In response to a comment from Karachi Chamber of Commerce and Industry Vice President Tanveer Bari, K-Electric's Ghaziani clarified that the elevated cost was primarily due to the expensive fuel being supplied to K-Electric rather than the inefficiency.

He emphasised that a steady supply of natural gas could significantly lower costs for consumers. Nepra Member Technical from Sindh Rafique Ahmed Sheikh praised K-Electric for attracting the lowest bids while inviting the Request for Proposals for its renewable energy projects.

He acknowledged the confidence investors showed in the private sector, as reflected in the bid of Rs8.9 per unit which K-Electric received for its 220-megawatt hybrid wind-solar project in Dhabeji, Sindh.

Ghaziani explained that K-Electric was currently piloting the shift from load-shedding at the feeder level to the pole-mounted transformer (PMT) level, with a detailed report already submitted to Nepra for review.

In response to the criticism from Jamaat-e-Islami Karachi's energy expert Imran Shahid, K-Electric CEO stressed that consumers could now apply for new meter connections online or at the company's customer care centres.

Nepra asked as to why Jamaat-e-Islami was not happy with the digitisation of new connection system.
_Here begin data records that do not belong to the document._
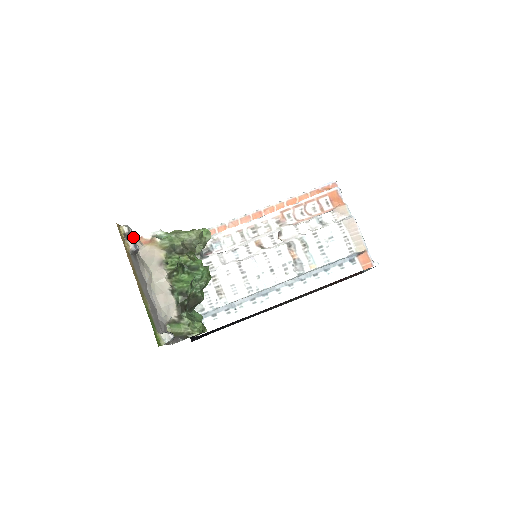
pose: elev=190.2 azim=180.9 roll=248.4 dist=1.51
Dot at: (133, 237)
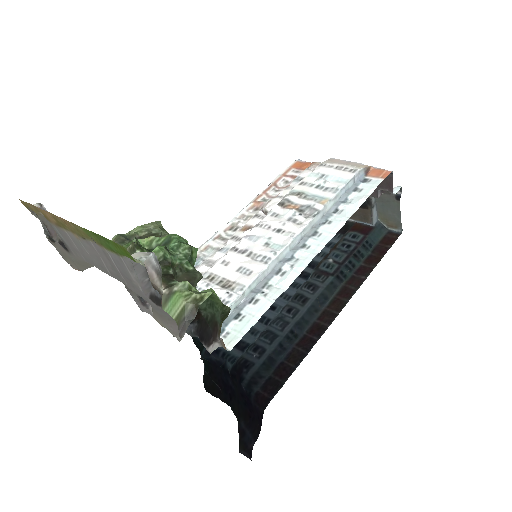
Dot at: (64, 258)
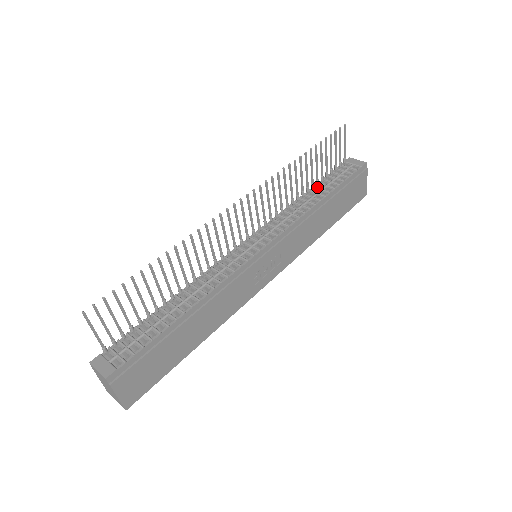
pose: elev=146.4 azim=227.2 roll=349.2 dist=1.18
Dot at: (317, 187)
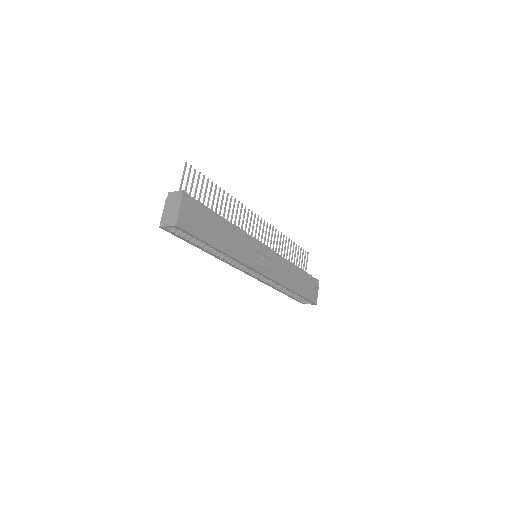
Dot at: occluded
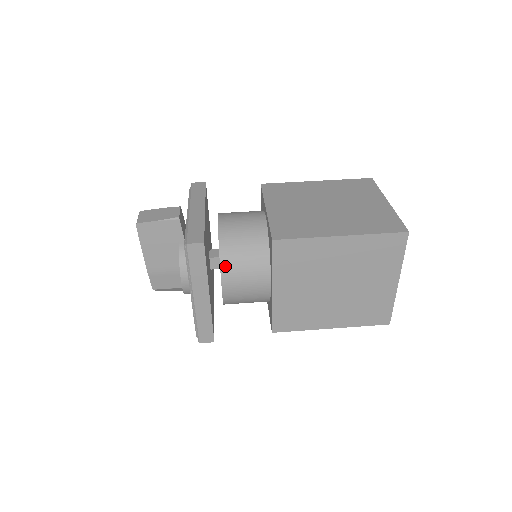
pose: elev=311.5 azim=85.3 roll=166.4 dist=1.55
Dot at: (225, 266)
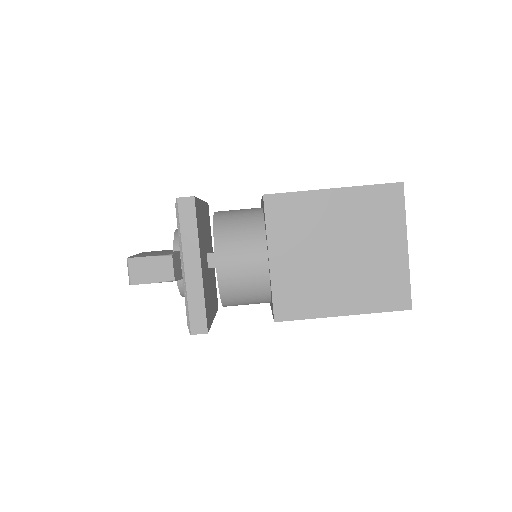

Responding to that, Imran Shahid mentioned that the manual system for applying for new connections, which had previously been targeted by Jamaat-e-Islami, should continue on the sidelines.

Nepra reserved its judgement on K-Electric's provisional FCA request and would announce its final decision in the coming days, including the duration over which the FCA would be charged from consumers.

About a week ago, a news report said that the textile industry was in hot waters due to the government's decision to cut off gas supply to captive power plants and push them to connect to the power grid.

In a recent meeting of the Economic Coordination Committee (ECC), the Petroleum Division reported that the government had been gradually discouraging the use of natural gas for captive power generation. The division suggested revising the gas supply priority order to minimise gas consumption by captive power plants.

The minister of state for finance and revenue agreed with the suggestion, proposing that gas tariffs for captive power be raised to match the higher RLNG tariffs, thereby disincentivising their operation.

The power minister, however, insisted that connectivity to the national power grid must be ensured for these units before cutting off gas supply. He also endorsed the proposal to raise gas tariffs for captive power plants.